Not that the wheelchair driver will try to stay on the sidewalk anyway. It has become not uncommon in New Orleans to see motorized wheelchairs that resemble three-wheel and four-wheel scooters riding along the edge of the street. Since Medicare started buying wheelchairs, they have proliferated on these city streets. Pedestrianism here is quite common, either from choice of lifestyle or force of circumstance. I often see drivers’ self-satisfied smiles as they zip with apparent impunity between parked and moving vehicles. It’s the pride that comes with new ownership of individual, motorized transportation, albeit a scooter, made possible for the first time in the driver’s life through the generosity of Medicare.

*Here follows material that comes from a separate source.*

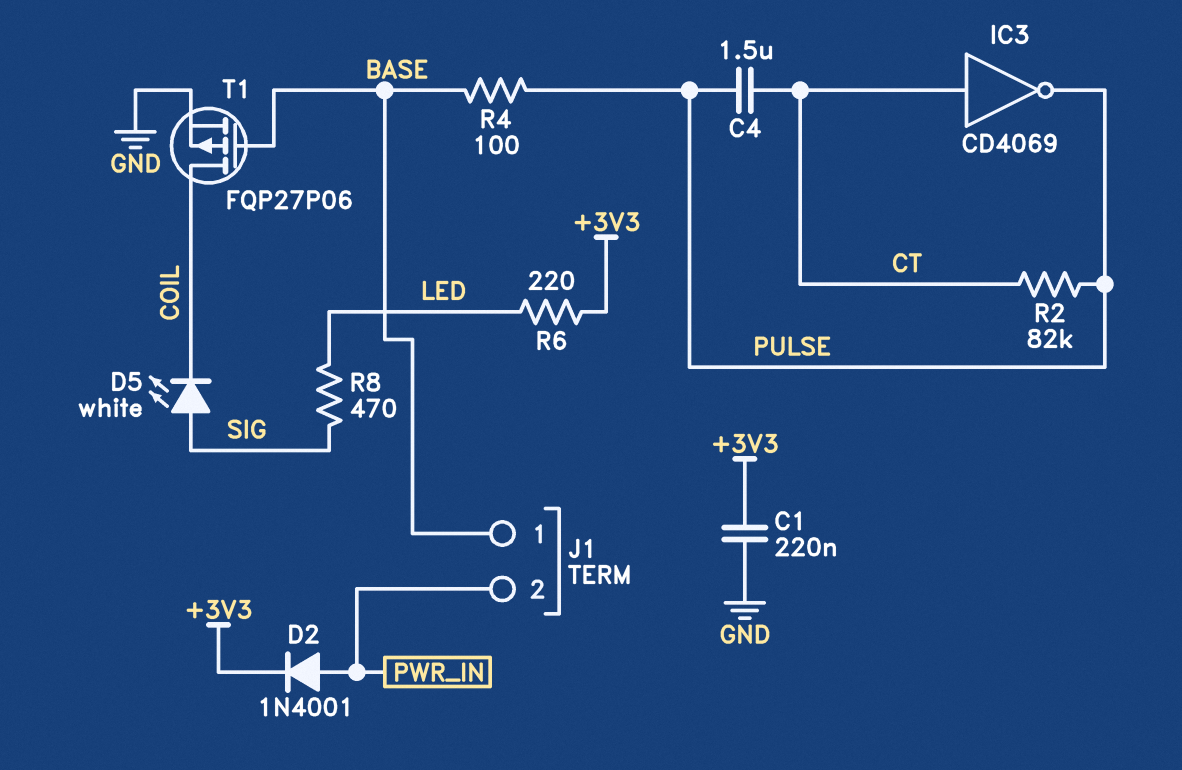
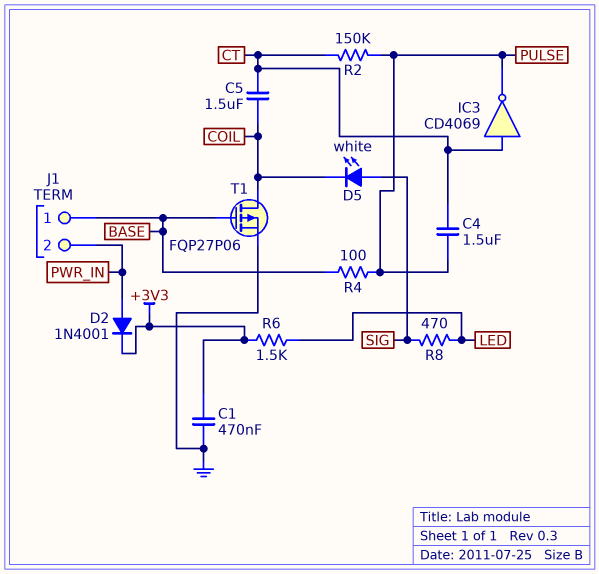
C1: 220nF (+3V3, GND) -> 470nF (+3V3, GND)
C5: none -> 1.5uF (COIL, CT)
R2: 82k (CT, PULSE) -> 150k (CT, PULSE)
R6: 220 (+3V3, LED) -> 1.5k (+3V3, LED)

This weekend at the corner of Annunciation and Lyons Streets, I noticed more old sidewalk corners demolished and new forms awaiting concrete. So the project continues, even at what appears to be a piecemeal pace.
Meanwhile, the space across the street in the Wisner Playground languishes after its most recent stint as a FEMA trailer park. All the trailers have been gone since early this year. Infrastructure remains — the landscape cloth and gravel that were layered over the entire softball field to provide a foundation bed for the 30-plus FEMA trailers and fenced-in, above-ground sewer and water lines built to service the rows of trailers.
City leaders urged FEMA to restore the park areas in time for summer youth recreation programs here. Didn’t happen.
In the house next door that has been mostly vacant since Katrina, a new guy has moved in. He’s the son of the widow lady who lived there until the storm. We think he’s showed up after all these months due to a new city ordinance that threatens owners of unoccupied structures with fines of $100 to $500 a day for allowing property to remain unsecured and derelict.
J. Monque’D, the blues singing, mule-carriage driving neighbor on our other side, discovered the newly-arrived neighbor one day and recalled him from childhood. In his booming baritone, J. Monque’D inquired about the man’s mother and recalled her with praise that drew only a silent, deadpan reaction from the man. So J. Monque’D raised the effusiveness of his praise. Still no reaction.
Then J. Monque’D told the man about how he had been watching over her house while she’d been away. His words still drew no different reaction from his hearer, so J. Monque’D kept embellishing his role in what he had done to protect the man’s mother’s house. The final version included himself single-handedly running away vandals or thieves that he’d found one day in their yard.
Still no reaction except that the man’s expression had changed to one of utter contempt.
Fortunately, J. Monque’D was slightly wiser than Brer Rabbit. He chose not to slug the character who chose to remain mute in the face of his eloquence and thereby became no further entangled with him.
And that’s a report from Laurel Street in New Orleans where since Katrina the neighbors now outnumber the hoods. But that doesn’t mean that they always get along.